Coinvestigator Junko Hara, PhD, research director at the Shankle Clinic in Newport Beach and scientific advisor for the Brain and Aging Program at Hoag, told Medscape Medical News that the researchers realize that the “typical clinical trial type” would focus on two groups with HHcy, with only one receiving treatment.

However, they chose to compare one treated group with HHcy vs one group without HHcy and not receiving treatment because that's what has been reported previously in retrospective analyses, and it allowed for further validation. The design had been chosen before “because the data came from clinical settings where if you don't have HHcy, you don't treat HHcy, in this particular case [CerefolinNac],” said Dr. Hara.

Of the current study's participants, 30 took the medical food product to treat their HHcy for 18.6 ± 16.1 months (63% women; mean age at baseline, 76.0 years), while the other 37 did not have HHcy (65% women; mean age, 71.6 years).

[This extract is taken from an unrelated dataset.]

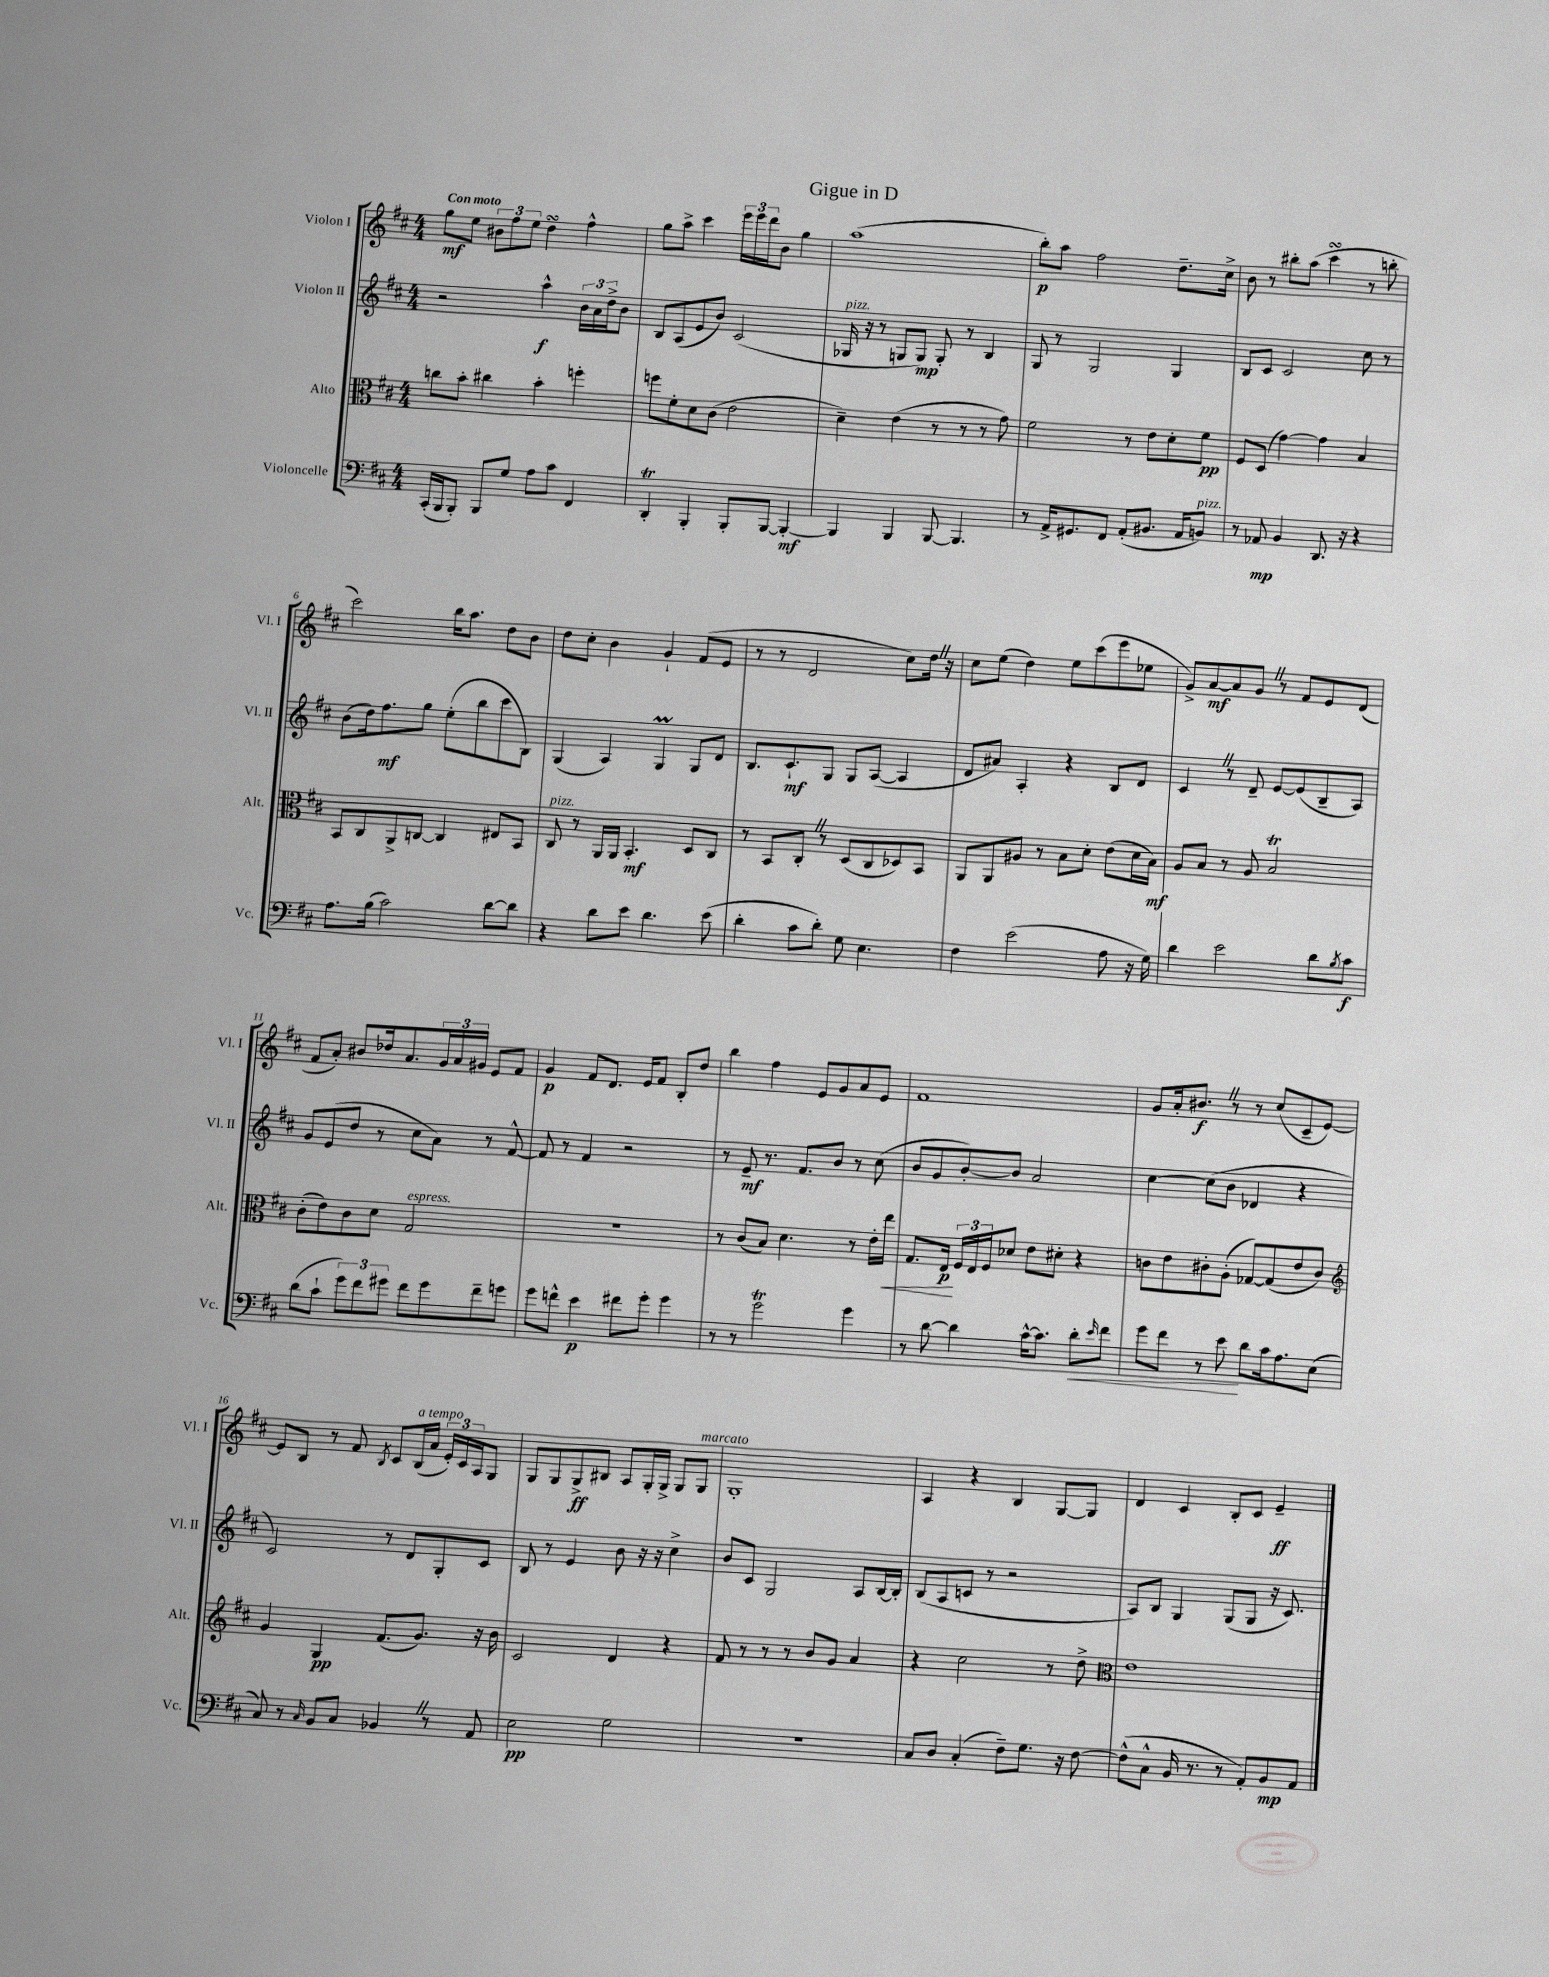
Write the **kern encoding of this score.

Interestingly, a subsample of the treated group did not receive the product for “varying periods

of time,” the authors note (duration, 12.6 ± 5.6 months). “This allowed a within subject analysis of HHcy patients that could evaluate the effect of HHcy with and without [CerefolinNAC] treatment on cognitive decline.”

Regional brain volume was measured in all participants at baseline and at end of study.

Significant Delay in Atrophy

The hippocampal atrophy rate decreased over time, up to a high of 4.25 times slower for the HHcy plus medical food group compared with the group with no HHcy plus no medical food (slope, 0.42 vs 0.08 mm3 per year; P < .02).

The cortical atrophy rate decreased to 11.2 times slower (slope, 4.27 vs 0.35 mm3 per year; P < .0001).

Dr. Hara pointed out that doing the main group comparisons the way they did “introduced a higher bar to overcome”because individuals with both HHcy and ADRD “are already handicapped by faster brain atrophy from the beginning.”

Compared with the no HHcy plus no medical food group, atrophy of the forebrain parenchyma “including white matter” was only significantly slower in the HHcy plus medical food group with comorbid CVD (P < .003).

The subanalysis also showed significantly lower CVD atrophy rates in the HHcy plus medical food group vs the subsample who went off treatment for a duration of time (HHcy plus no treatment). There were no rate differences between the HHcy plus no treatment and the no HHcy plus no treatment groups.

In addition, there were no significant hippocampal and cortical atrophy findings for those with HHcy plus no treatment.

Overall, “the findings on HHcy management cannot be extrapolated to treating patients with normal homocysteine levels,” note the investigators. However, the results “warrant further investigation of [CerefolinNAC] in managing HHcy in a variety of cognitive disorders for at least two years.”

Dr. Hara added that the reason they had these results compared with past research is perhaps because the older studies didn't treat patients long enough.

“Some of those studies were 12 months, 18 months long. Lasting at least 2 years seems to be key for those with Alzheimer's disease,” she said.